Discours au vernissage de tous les temps

Pour p les philosophies pp p à p p des systèmes, ou les écoles, et leur division en deux grand p. p p est p les écoles philosophiques p de l'Inde, p p Ved (Vedanta (IV-II s. de s. avant J.C.), Mimansa (VI s. avant J.C.), Sankkh'ya (VI s. avant J.C.), N'yaya (III s. avant J.C.), le yogi (II s. avant J.C.), Vajchechika (VI-V s. avant J.C.)). p p - p les écoles, non p p Ved (le Jaïnisme (IV s. avant J.C.), le Bouddhisme (VII-VI s. avant J.C.), TcHapvaka-Lokayat.

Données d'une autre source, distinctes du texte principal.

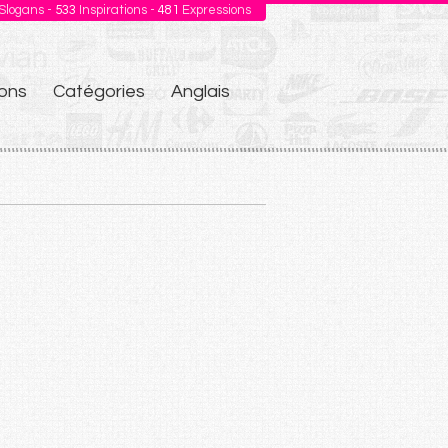
Slogans -
533
Inspirations -
481
Expressions
ons
Catégories
Anglais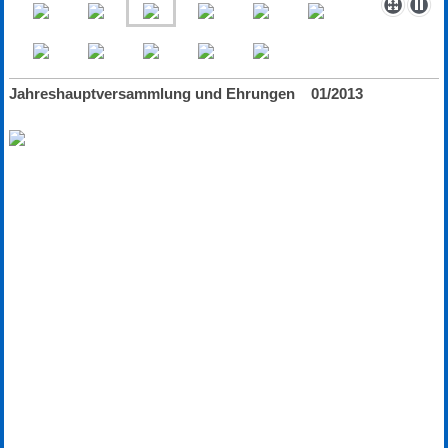
Jahreshauptversammlung und Ehrungen 01/2013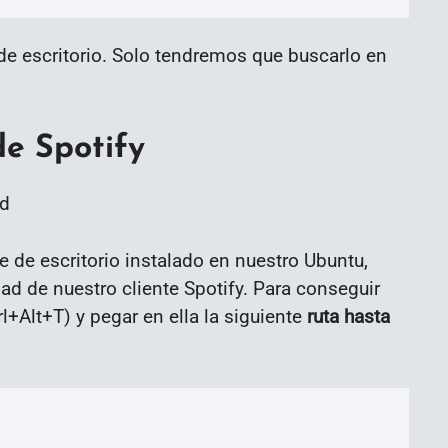
de escritorio. Solo tendremos que buscarlo en
de Spotify
 de escritorio instalado en nuestro Ubuntu,
dad de nuestro cliente Spotify. Para conseguir
l+Alt+T) y pegar en ella la siguiente
ruta hasta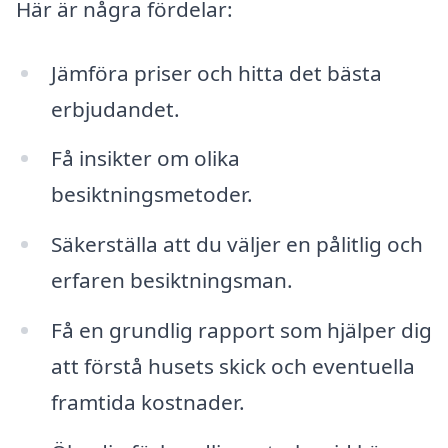
Här är några fördelar:
Jämföra priser och hitta det bästa
erbjudandet.
Få insikter om olika
besiktningsmetoder.
Säkerställa att du väljer en pålitlig och
erfaren besiktningsman.
Få en grundlig rapport som hjälper dig
att förstå husets skick och eventuella
framtida kostnader.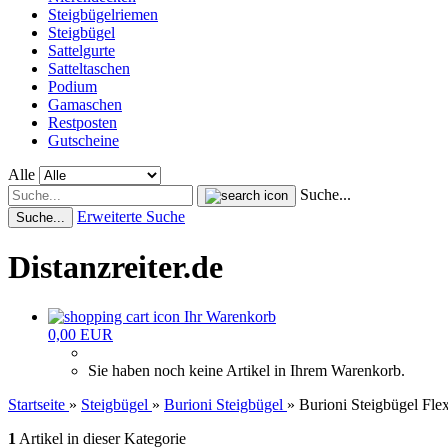
Steigbügelriemen
Steigbügel
Sattelgurte
Satteltaschen
Podium
Gamaschen
Restposten
Gutscheine
Alle
Suche...
Erweiterte Suche
Suche...
Distanzreiter.de
Ihr Warenkorb
0,00 EUR
Sie haben noch keine Artikel in Ihrem Warenkorb.
Startseite
»
Steigbügel
»
Burioni Steigbügel
»
Burioni Steigbügel Fle
1
Artikel in dieser Kategorie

La philosophie de l'Ancienne Chine est étroitement liée à la mythologie. Cependant ce lien avait certaines particularités découlant de la spécificité de la mythologie en Chine. Les mythes chinois apparaissent avant tout comme les légendes historiques sur les dynasties passées, sur "l'âge d'or".

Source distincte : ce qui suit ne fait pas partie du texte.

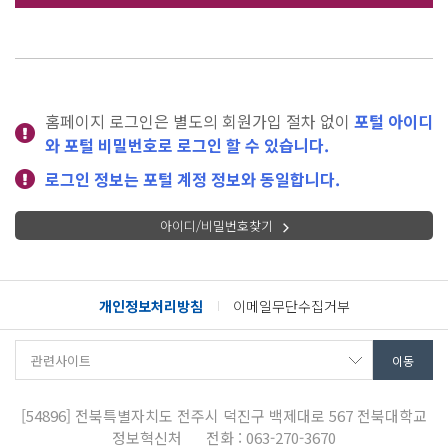
홈페이지 로그인은 별도의 회원가입 절차 없이
포털 아이디
와 포털 비밀번호로 로그인 할 수 있습니다.
로그인 정보는 포털 계정 정보와 동일합니다.
아이디/비밀번호찾기
개인정보처리방침
이메일무단수집거부
[54896]
전북특별자치도 전주시 덕진구 백제대로 567
전북대학교
정보혁신처
전화 : 063-270-3670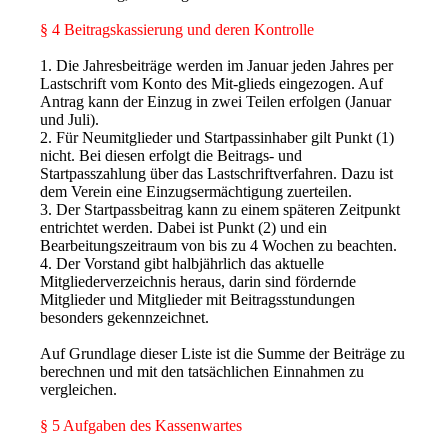
§ 4 Beitragskassierung und deren Kontrolle
1. Die Jahresbeiträge werden im Januar jeden Jahres per
Lastschrift vom Konto des Mit-glieds eingezogen. Auf
Antrag kann der Einzug in zwei Teilen erfolgen (Januar
und Juli).
2. Für Neumitglieder und Startpassinhaber gilt Punkt (1)
nicht. Bei diesen erfolgt die Beitrags- und
Startpasszahlung über das Lastschriftverfahren. Dazu ist
dem Verein eine Einzugsermächtigung zuerteilen.
3. Der Startpassbeitrag kann zu einem späteren Zeitpunkt
entrichtet werden. Dabei ist Punkt (2) und ein
Bearbeitungszeitraum von bis zu 4 Wochen zu beachten.
4. Der Vorstand gibt halbjährlich das aktuelle
Mitgliederverzeichnis heraus, darin sind fördernde
Mitglieder und Mitglieder mit Beitragsstundungen
besonders gekennzeichnet.
Auf Grundlage dieser Liste ist die Summe der Beiträge zu
berechnen und mit den tatsächlichen Einnahmen zu
vergleichen.
§ 5 Aufgaben des Kassenwartes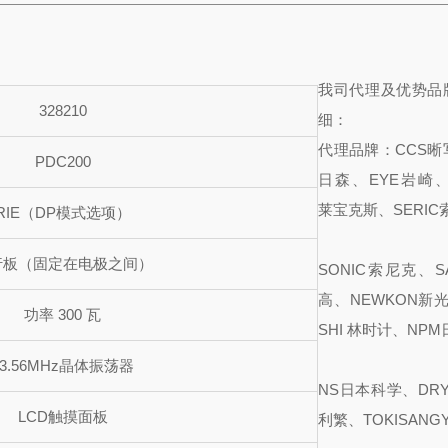
我
司代理及优势品
328210
细：
代理品牌：CCS晰
PDC200
日森、EYE岩崎、
莱宝克斯、SERIC
RIE（DP模式选项）
行板（固定在电极之间）
SONIC索尼克、S
高、NEWKON新光
功率 300 瓦
SHI 林时计、NPM
13.56MHz晶体振荡器
NS日本科学、DRY-
LCD触摸面板
利繁、TOKISANG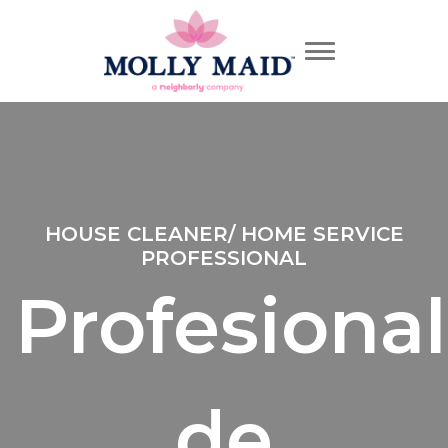
HOUSE CLEANER/ HOME SERVICE
PROFESSIONAL
Profesional
de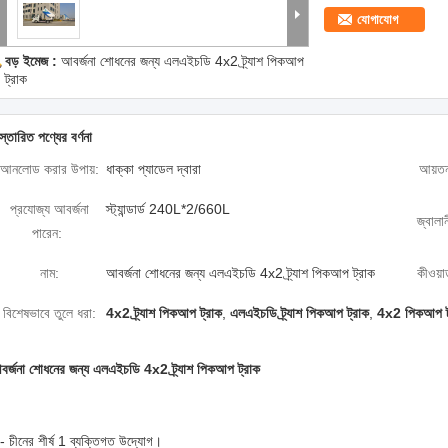
যোগাযোগ
বড় ইমেজ :
আবর্জনা শোধনের জন্য এলএইচডি 4x2 ট্র্যাশ পিকআপ
ট্রাক
স্তারিত পণ্যের বর্ণনা
আনলোড করার উপায়:
ধাক্কা প্যাডেল দ্বারা
আয়ত
প্রযোজ্য আবর্জনা
স্ট্যান্ডার্ড 240L*2/660L
জ্বালান
পারেন:
নাম:
আবর্জনা শোধনের জন্য এলএইচডি 4x2 ট্র্যাশ পিকআপ ট্রাক
কীওয়ার
বিশেষভাবে তুলে ধরা:
4x2 ট্র্যাশ পিকআপ ট্রাক
,
এলএইচডি ট্র্যাশ পিকআপ ট্রাক
,
4x2 পিকআপ ট্র
বর্জনা শোধনের জন্য এলএইচডি 4x2 ট্র্যাশ পিকআপ ট্রাক
- চীনের শীর্ষ 1 ব্যক্তিগত উদ্যোগ।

La lutte pour la domination entre les règnes a amené dans la deuxième moitié de III s. jusqu'à J.C. à la destruction "des règnes Luttant” et le groupement de la Chine à l'État centralisé sous l'égide du règne le plus fort de Tsin'.

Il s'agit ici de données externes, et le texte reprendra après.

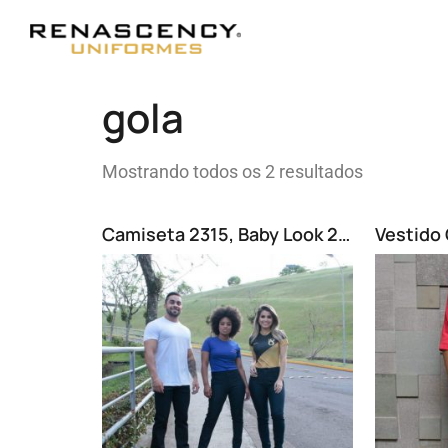
gola
Mostrando todos os 2 resultados
Camiseta 2315, Baby Look 2331
Vestido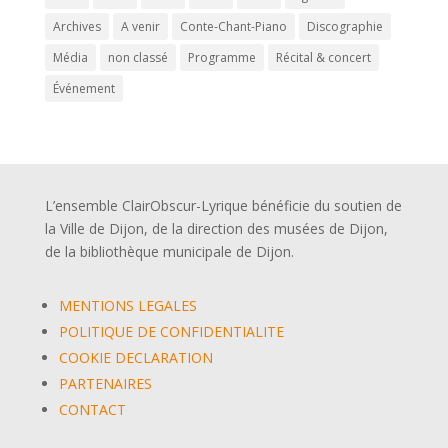
Archives
A venir
Conte-Chant-Piano
Discographie
Média
non classé
Programme
Récital & concert
Événement
L’ensemble ClairObscur-Lyrique bénéficie du soutien de
la Ville de Dijon, de la direction des musées de Dijon,
de la bibliothèque municipale de Dijon.
MENTIONS LEGALES
POLITIQUE DE CONFIDENTIALITE
COOKIE DECLARATION
PARTENAIRES
CONTACT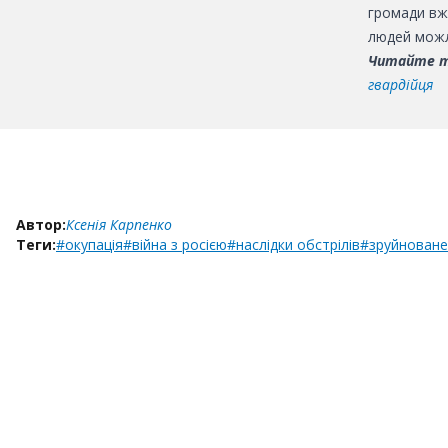
громади вже
людей можл
Читайте 
гвардійця
Автор:
Ксенія Карпенко
Теги:
#окупація
#війна з росією
#наслідки обстрілів
#зруйноване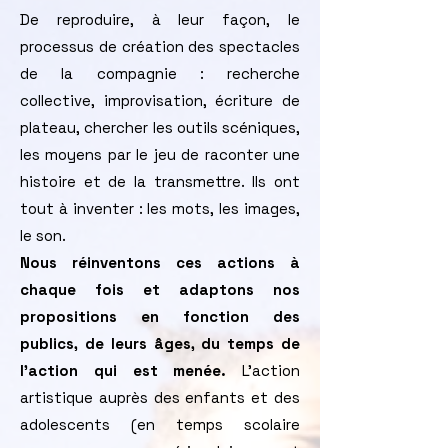
De reproduire, à leur façon, le
processus de création des spectacles
de la compagnie : recherche
collective, improvisation, écriture de
plateau, chercher les outils scéniques,
les moyens par le jeu de raconter une
histoire et de la transmettre. Ils ont
tout à inventer : les mots, les images,
le son.
Nous réinventons ces actions à
chaque fois et adaptons nos
propositions en fonction des
publics, de leurs âges, du temps de
l’action qui est menée.
L’action
artistique auprès des enfants et des
adolescents (en temps scolaire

Le monument pepvym de l'idée p des Indiens était "Vedy" exactement signifiant à p avec p "la connaissance, la conduite"., étant apparu entre p et p par le millénaire jusqu'à notre p, p p, p p à p spirituel p p les sociétés, y compris p de l'idée philosophique.

Plus tard, sur la frontière de notre ère, cette classification était complétée encore avec quatre "écoles", que, cependant après l'exception, ou “les écoles des électiques”, proprement, vers la philosophie de la Chine n'ont pas la relation. Unes écoles sont appelées selon le caractère de l'activité publique du fondateur de l'école, les autres - du nom du fondateur de la doctrine, troisième - selon les principes essentiels de la notion de cette doctrine.

Deux étapes principales du développement de l'idée philosophique en Ancienne Chine : l'étape de la naissance des manières de voir philosophiques, qui embrasse la période VIII-VI siècles jusqu'à J.C., et l'étape de l'épanouissement de l'idée philosophique - l'étape de la rivalité de “100 écoles”, qui se rapporte traditionnellement vers VI-III siècles jusqu'à J.C.

disait que “tout est primordialement prédéterminé par le destin et ici de rien on ne peut pas ni diminuer, ni ajouter” ("Mo-tszy", ”Contre ”,. II). disait que le mari noble doit avoir la peur du destin céleste, et même soulignait : “qui ne reconnaît pas le destin, celui-là ne peut pas être considéré par le mari noble”.